BTW eighty-eight percent of respondents to the city’s widely publicized tree protection bylaw amendments were in favour; see graphs attached to this post.

Where the CVDC chooses to look at the cost of a tree protection bylaw, it is most interesting and informative to look at some of the benefits of the retention of trees within a municipality:

Urban trees:

  • absorb air borne pollutants, such as ozone, nitrogen oxides and sulphur dioxide while filtering particulate matter, such as dust, ash, pollen and smoke.
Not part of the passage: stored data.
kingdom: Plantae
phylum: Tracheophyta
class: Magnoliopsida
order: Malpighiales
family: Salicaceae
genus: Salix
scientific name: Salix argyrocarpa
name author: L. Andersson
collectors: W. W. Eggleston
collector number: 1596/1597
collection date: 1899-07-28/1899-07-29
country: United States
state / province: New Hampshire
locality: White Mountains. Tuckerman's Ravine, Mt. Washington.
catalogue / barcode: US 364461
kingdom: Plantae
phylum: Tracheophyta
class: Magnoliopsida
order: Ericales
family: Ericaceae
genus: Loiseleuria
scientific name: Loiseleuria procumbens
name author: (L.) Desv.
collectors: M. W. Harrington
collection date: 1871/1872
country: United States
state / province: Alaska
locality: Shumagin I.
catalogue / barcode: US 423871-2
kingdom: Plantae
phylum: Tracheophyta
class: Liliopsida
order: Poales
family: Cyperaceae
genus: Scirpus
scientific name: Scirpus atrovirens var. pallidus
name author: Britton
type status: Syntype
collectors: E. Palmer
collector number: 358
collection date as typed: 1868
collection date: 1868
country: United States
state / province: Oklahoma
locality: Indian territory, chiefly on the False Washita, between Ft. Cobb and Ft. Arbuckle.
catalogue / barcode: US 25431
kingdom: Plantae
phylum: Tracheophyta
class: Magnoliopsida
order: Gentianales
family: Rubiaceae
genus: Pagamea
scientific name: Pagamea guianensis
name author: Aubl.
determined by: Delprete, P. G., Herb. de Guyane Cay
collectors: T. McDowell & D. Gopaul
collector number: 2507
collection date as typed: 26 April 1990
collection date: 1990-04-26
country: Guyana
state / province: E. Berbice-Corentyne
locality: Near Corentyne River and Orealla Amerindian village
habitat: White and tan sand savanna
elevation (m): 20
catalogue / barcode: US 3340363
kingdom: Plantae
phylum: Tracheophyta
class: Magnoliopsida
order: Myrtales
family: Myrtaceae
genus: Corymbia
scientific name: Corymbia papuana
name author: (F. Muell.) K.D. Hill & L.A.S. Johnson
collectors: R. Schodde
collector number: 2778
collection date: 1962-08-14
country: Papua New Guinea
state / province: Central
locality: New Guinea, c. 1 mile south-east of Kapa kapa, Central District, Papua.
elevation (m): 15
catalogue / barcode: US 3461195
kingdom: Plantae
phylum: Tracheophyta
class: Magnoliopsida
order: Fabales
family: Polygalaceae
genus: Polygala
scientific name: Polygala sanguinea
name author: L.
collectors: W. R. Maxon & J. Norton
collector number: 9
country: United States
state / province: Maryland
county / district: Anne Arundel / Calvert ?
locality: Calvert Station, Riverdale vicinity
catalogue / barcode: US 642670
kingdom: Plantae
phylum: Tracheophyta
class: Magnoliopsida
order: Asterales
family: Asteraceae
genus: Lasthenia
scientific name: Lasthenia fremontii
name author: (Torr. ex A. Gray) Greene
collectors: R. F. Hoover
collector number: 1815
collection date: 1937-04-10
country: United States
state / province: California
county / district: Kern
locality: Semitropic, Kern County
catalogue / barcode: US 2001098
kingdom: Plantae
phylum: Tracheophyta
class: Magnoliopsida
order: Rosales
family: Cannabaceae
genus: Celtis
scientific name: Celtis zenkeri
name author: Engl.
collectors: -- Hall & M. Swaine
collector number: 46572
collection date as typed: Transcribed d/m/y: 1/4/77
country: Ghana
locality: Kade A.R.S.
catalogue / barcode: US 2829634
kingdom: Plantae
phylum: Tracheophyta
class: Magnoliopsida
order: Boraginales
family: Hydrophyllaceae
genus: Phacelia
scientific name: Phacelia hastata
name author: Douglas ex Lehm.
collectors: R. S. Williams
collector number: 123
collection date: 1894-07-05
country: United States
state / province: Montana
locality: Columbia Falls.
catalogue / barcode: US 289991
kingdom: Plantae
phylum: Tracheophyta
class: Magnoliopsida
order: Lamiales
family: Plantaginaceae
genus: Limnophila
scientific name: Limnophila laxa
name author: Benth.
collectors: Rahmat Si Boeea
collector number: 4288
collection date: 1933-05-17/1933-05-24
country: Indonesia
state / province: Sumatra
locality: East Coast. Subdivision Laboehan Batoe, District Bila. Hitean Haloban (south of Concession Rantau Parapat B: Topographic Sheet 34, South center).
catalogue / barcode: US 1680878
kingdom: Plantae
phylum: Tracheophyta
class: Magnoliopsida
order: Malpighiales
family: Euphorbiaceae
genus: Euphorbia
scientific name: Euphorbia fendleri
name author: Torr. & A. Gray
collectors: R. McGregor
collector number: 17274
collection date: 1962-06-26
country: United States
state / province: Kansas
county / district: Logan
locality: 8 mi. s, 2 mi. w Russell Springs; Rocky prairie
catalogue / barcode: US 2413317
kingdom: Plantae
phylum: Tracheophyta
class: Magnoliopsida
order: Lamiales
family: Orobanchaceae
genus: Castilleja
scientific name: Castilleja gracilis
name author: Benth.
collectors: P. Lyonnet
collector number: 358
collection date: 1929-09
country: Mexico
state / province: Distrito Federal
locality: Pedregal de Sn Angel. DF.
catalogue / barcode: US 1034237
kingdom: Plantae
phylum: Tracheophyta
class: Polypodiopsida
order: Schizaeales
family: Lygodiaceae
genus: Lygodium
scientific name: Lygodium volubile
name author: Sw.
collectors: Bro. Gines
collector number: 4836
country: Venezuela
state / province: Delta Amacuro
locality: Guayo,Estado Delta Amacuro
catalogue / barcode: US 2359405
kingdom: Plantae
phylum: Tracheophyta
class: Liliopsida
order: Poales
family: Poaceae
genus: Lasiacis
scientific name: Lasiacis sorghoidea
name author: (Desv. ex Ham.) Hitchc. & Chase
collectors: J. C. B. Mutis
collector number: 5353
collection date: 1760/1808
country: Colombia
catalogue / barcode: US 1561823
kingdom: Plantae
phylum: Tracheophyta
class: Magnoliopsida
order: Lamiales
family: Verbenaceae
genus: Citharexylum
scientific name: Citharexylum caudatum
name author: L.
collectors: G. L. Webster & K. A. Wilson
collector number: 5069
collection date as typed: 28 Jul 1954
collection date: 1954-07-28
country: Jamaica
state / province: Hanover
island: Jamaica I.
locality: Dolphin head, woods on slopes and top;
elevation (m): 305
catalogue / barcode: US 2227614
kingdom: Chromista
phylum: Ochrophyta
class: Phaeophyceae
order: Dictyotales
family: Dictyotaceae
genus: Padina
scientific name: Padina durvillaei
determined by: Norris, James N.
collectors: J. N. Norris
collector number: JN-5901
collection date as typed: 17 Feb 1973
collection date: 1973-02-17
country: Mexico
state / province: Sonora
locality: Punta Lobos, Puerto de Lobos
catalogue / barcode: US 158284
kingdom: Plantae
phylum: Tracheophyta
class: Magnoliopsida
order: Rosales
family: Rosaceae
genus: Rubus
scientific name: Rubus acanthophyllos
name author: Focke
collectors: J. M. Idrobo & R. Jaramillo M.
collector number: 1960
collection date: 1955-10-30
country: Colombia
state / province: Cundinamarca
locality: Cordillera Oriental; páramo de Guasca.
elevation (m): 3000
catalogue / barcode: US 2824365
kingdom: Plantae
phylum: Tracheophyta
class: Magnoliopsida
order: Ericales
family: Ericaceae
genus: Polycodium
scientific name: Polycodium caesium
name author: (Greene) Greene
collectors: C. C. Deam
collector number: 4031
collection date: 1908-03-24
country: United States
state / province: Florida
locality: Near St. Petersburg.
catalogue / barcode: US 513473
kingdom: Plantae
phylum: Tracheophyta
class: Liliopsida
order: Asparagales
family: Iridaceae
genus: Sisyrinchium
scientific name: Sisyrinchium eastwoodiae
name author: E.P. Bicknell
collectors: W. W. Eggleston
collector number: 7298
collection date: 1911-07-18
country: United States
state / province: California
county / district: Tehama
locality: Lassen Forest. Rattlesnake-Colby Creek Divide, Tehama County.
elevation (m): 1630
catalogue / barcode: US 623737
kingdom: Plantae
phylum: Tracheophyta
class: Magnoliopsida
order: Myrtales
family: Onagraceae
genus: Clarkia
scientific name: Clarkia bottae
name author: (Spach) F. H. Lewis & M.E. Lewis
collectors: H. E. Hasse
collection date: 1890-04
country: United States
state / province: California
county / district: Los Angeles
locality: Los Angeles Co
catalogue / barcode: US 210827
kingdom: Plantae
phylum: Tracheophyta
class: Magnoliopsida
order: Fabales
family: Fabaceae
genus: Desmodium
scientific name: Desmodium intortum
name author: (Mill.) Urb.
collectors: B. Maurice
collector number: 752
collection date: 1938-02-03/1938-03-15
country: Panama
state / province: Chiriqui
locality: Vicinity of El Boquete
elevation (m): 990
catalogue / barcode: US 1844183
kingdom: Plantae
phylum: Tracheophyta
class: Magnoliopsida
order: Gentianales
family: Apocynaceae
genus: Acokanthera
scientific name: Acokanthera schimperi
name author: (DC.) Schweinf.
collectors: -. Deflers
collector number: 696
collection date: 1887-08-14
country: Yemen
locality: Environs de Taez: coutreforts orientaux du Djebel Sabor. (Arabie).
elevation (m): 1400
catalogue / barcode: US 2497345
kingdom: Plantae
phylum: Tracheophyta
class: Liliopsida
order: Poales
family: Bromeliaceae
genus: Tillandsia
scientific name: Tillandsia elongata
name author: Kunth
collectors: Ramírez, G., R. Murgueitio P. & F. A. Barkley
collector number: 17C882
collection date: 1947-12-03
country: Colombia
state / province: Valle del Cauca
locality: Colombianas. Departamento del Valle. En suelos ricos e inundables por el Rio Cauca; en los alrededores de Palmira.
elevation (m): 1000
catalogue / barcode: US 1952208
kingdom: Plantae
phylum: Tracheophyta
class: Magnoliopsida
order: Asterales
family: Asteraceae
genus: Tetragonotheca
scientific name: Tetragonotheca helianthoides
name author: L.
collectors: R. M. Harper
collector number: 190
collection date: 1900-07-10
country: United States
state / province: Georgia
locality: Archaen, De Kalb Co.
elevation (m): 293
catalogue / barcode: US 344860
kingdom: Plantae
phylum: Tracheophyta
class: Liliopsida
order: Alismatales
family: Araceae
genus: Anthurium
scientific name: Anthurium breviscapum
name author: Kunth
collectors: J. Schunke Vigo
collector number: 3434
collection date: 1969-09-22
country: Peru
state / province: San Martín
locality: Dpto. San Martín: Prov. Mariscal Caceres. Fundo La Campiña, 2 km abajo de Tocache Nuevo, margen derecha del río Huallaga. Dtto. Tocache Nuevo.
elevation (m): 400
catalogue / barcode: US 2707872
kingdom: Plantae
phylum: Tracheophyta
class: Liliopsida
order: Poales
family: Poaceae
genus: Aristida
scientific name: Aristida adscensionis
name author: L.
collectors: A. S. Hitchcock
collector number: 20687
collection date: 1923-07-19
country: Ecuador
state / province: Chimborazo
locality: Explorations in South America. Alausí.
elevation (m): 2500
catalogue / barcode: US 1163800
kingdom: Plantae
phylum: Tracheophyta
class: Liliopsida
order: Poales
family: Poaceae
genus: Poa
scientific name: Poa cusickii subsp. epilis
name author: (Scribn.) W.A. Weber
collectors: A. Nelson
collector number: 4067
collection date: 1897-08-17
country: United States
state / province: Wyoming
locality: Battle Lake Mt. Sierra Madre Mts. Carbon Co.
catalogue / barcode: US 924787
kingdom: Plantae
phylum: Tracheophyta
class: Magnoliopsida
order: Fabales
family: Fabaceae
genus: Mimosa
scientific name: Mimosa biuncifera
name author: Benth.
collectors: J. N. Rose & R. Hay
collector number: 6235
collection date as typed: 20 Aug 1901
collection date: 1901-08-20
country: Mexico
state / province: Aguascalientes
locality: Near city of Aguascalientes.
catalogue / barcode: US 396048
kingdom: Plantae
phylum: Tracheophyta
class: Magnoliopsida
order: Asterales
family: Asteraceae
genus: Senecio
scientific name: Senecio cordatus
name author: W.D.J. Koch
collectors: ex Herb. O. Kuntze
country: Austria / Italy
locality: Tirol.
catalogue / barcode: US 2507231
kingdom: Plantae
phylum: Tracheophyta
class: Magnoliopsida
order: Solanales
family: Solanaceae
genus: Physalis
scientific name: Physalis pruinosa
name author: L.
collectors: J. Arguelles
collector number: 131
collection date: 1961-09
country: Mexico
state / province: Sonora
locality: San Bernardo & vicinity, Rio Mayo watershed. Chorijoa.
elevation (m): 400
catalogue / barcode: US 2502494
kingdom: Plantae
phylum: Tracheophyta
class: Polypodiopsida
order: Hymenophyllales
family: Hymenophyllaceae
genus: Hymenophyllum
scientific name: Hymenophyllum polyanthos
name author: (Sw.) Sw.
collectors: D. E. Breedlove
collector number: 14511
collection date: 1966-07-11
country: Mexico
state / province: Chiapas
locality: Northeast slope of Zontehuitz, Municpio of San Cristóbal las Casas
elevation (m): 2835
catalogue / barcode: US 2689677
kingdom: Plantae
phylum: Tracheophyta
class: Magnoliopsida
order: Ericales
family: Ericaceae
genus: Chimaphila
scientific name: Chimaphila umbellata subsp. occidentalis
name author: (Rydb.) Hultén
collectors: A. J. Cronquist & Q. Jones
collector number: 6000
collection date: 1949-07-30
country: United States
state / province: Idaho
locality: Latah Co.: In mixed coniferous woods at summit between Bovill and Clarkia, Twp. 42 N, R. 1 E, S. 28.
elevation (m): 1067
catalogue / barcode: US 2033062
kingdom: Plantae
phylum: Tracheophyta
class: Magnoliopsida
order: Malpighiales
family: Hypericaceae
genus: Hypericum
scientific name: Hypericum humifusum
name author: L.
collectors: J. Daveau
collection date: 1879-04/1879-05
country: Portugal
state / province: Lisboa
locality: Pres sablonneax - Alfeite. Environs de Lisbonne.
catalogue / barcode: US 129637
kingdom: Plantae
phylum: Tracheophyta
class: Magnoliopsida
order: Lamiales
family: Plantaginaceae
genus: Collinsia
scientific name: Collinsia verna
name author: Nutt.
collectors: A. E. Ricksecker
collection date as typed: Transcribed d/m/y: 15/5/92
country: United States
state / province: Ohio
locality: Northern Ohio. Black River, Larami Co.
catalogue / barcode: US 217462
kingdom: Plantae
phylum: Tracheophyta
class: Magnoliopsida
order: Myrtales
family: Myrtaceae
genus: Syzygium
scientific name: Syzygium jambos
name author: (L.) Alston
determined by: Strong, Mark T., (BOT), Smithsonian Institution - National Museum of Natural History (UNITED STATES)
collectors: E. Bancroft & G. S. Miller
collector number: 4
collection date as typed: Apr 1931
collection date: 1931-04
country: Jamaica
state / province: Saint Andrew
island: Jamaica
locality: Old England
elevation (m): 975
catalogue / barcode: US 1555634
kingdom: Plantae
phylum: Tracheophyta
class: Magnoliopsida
Reduction in these pollutants results in improved health and reduces the severity of ozone-induced asthmatic responses.
  • absorb carbon dioxide at an approximate rate of 230 lbs per year per tree
  • produce enough oxygen each day for 18 people
  • moderate temperatures in both summer and winter leading to a more enjoyable ambience as well as lowering heating/cooling costs to the city and residences
  • provide food and nesting habitat for wildlife increasing the enjoyment of our communities
  • preserves essential fish habitat
  • enhance water conservation
  • stabilize soils and water courses from erosion—prevents flooding
  • enhance the enjoyment and attractiveness of the community

While CVDC starts its submission with an acknowledgement of the value of the urban forest, its criticisms of proposed amendments to Courtenay’s tree protection bylaw leave one with the distinct impression that trees are a nice amenity if you can have a few around without costing developers any inconvenience. However the perceptual problems with the CVDC presentation start with the very assumption that trees are a nice amenity. Trees are, in reality, the bedrock infrastructure on which an enjoyable, sustainable, healthy and affordable community are built.